TASK DESCRIPTION: Rewrite these lines, changing every "pose" to "camera pose" and keeping everything else the same.

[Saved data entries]
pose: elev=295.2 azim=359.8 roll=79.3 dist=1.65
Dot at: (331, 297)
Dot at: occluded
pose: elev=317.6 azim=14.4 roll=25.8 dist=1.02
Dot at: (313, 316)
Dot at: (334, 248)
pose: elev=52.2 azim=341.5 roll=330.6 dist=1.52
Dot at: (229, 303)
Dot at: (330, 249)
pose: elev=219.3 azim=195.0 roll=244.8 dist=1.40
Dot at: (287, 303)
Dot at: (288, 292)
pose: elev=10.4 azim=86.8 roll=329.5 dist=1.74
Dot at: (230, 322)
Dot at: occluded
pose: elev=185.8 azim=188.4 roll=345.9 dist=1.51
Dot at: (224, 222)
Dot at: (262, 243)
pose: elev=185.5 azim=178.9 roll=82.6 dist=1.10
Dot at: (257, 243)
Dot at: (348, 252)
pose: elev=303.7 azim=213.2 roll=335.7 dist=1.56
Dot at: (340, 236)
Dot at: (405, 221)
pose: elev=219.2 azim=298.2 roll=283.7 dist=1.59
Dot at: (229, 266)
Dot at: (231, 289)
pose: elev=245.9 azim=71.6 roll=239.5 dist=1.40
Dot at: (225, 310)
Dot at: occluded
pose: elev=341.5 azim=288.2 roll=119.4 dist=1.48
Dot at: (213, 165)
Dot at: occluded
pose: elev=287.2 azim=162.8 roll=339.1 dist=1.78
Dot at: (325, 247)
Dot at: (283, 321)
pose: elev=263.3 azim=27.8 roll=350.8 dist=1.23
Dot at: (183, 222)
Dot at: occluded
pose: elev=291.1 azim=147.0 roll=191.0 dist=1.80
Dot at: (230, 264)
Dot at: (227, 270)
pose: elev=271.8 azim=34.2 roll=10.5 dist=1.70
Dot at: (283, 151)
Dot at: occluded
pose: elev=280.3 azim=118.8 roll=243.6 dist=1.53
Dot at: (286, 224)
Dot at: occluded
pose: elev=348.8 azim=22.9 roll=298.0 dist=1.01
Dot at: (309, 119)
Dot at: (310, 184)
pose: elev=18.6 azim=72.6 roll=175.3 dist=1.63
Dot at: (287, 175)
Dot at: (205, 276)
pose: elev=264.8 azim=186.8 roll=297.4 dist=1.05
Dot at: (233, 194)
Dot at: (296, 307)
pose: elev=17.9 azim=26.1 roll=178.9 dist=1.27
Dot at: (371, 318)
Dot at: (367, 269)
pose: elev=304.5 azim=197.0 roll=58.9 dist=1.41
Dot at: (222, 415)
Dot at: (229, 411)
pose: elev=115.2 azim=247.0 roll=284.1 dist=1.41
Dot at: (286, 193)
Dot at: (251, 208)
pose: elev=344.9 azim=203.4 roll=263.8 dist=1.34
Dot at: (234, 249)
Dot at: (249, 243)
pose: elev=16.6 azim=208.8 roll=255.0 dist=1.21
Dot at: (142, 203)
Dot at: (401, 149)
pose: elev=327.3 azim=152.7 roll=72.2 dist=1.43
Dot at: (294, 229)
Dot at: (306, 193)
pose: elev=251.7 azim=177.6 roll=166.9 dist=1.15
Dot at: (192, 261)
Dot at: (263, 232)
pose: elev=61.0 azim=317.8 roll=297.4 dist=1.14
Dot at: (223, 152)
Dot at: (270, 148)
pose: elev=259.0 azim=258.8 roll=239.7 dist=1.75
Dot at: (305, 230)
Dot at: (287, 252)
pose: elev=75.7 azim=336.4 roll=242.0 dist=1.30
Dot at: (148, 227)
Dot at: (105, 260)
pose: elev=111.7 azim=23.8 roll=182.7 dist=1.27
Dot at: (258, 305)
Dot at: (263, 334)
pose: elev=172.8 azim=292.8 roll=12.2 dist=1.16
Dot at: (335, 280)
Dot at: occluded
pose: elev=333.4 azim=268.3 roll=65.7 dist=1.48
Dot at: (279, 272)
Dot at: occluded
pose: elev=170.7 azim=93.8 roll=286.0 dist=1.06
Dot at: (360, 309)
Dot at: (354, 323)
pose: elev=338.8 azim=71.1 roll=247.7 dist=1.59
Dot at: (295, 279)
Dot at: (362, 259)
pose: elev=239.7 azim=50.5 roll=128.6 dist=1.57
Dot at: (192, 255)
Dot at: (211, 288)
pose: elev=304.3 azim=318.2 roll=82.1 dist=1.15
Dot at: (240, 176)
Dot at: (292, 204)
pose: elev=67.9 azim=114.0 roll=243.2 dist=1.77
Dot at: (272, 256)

THE RESULT:
camera pose: elev=295.2 azim=359.8 roll=79.3 dist=1.65
Dot at: (331, 297)
Dot at: occluded
camera pose: elev=317.6 azim=14.4 roll=25.8 dist=1.02
Dot at: (313, 316)
Dot at: (334, 248)
camera pose: elev=52.2 azim=341.5 roll=330.6 dist=1.52
Dot at: (229, 303)
Dot at: (330, 249)
camera pose: elev=219.3 azim=195.0 roll=244.8 dist=1.40
Dot at: (287, 303)
Dot at: (288, 292)
camera pose: elev=10.4 azim=86.8 roll=329.5 dist=1.74
Dot at: (230, 322)
Dot at: occluded
camera pose: elev=185.8 azim=188.4 roll=345.9 dist=1.51
Dot at: (224, 222)
Dot at: (262, 243)
camera pose: elev=185.5 azim=178.9 roll=82.6 dist=1.10
Dot at: (257, 243)
Dot at: (348, 252)
camera pose: elev=303.7 azim=213.2 roll=335.7 dist=1.56
Dot at: (340, 236)
Dot at: (405, 221)
camera pose: elev=219.2 azim=298.2 roll=283.7 dist=1.59
Dot at: (229, 266)
Dot at: (231, 289)
camera pose: elev=245.9 azim=71.6 roll=239.5 dist=1.40
Dot at: (225, 310)
Dot at: occluded
camera pose: elev=341.5 azim=288.2 roll=119.4 dist=1.48
Dot at: (213, 165)
Dot at: occluded
camera pose: elev=287.2 azim=162.8 roll=339.1 dist=1.78
Dot at: (325, 247)
Dot at: (283, 321)
camera pose: elev=263.3 azim=27.8 roll=350.8 dist=1.23
Dot at: (183, 222)
Dot at: occluded
camera pose: elev=291.1 azim=147.0 roll=191.0 dist=1.80
Dot at: (230, 264)
Dot at: (227, 270)
camera pose: elev=271.8 azim=34.2 roll=10.5 dist=1.70
Dot at: (283, 151)
Dot at: occluded
camera pose: elev=280.3 azim=118.8 roll=243.6 dist=1.53
Dot at: (286, 224)
Dot at: occluded
camera pose: elev=348.8 azim=22.9 roll=298.0 dist=1.01
Dot at: (309, 119)
Dot at: (310, 184)
camera pose: elev=18.6 azim=72.6 roll=175.3 dist=1.63
Dot at: (287, 175)
Dot at: (205, 276)
camera pose: elev=264.8 azim=186.8 roll=297.4 dist=1.05
Dot at: (233, 194)
Dot at: (296, 307)
camera pose: elev=17.9 azim=26.1 roll=178.9 dist=1.27
Dot at: (371, 318)
Dot at: (367, 269)
camera pose: elev=304.5 azim=197.0 roll=58.9 dist=1.41
Dot at: (222, 415)
Dot at: (229, 411)
camera pose: elev=115.2 azim=247.0 roll=284.1 dist=1.41
Dot at: (286, 193)
Dot at: (251, 208)
camera pose: elev=344.9 azim=203.4 roll=263.8 dist=1.34
Dot at: (234, 249)
Dot at: (249, 243)
camera pose: elev=16.6 azim=208.8 roll=255.0 dist=1.21
Dot at: (142, 203)
Dot at: (401, 149)
camera pose: elev=327.3 azim=152.7 roll=72.2 dist=1.43
Dot at: (294, 229)
Dot at: (306, 193)
camera pose: elev=251.7 azim=177.6 roll=166.9 dist=1.15
Dot at: (192, 261)
Dot at: (263, 232)
camera pose: elev=61.0 azim=317.8 roll=297.4 dist=1.14
Dot at: (223, 152)
Dot at: (270, 148)
camera pose: elev=259.0 azim=258.8 roll=239.7 dist=1.75
Dot at: (305, 230)
Dot at: (287, 252)
camera pose: elev=75.7 azim=336.4 roll=242.0 dist=1.30
Dot at: (148, 227)
Dot at: (105, 260)
camera pose: elev=111.7 azim=23.8 roll=182.7 dist=1.27
Dot at: (258, 305)
Dot at: (263, 334)
camera pose: elev=172.8 azim=292.8 roll=12.2 dist=1.16
Dot at: (335, 280)
Dot at: occluded
camera pose: elev=333.4 azim=268.3 roll=65.7 dist=1.48
Dot at: (279, 272)
Dot at: occluded
camera pose: elev=170.7 azim=93.8 roll=286.0 dist=1.06
Dot at: (360, 309)
Dot at: (354, 323)
camera pose: elev=338.8 azim=71.1 roll=247.7 dist=1.59
Dot at: (295, 279)
Dot at: (362, 259)
camera pose: elev=239.7 azim=50.5 roll=128.6 dist=1.57
Dot at: (192, 255)
Dot at: (211, 288)
camera pose: elev=304.3 azim=318.2 roll=82.1 dist=1.15
Dot at: (240, 176)
Dot at: (292, 204)
camera pose: elev=67.9 azim=114.0 roll=243.2 dist=1.77
Dot at: (272, 256)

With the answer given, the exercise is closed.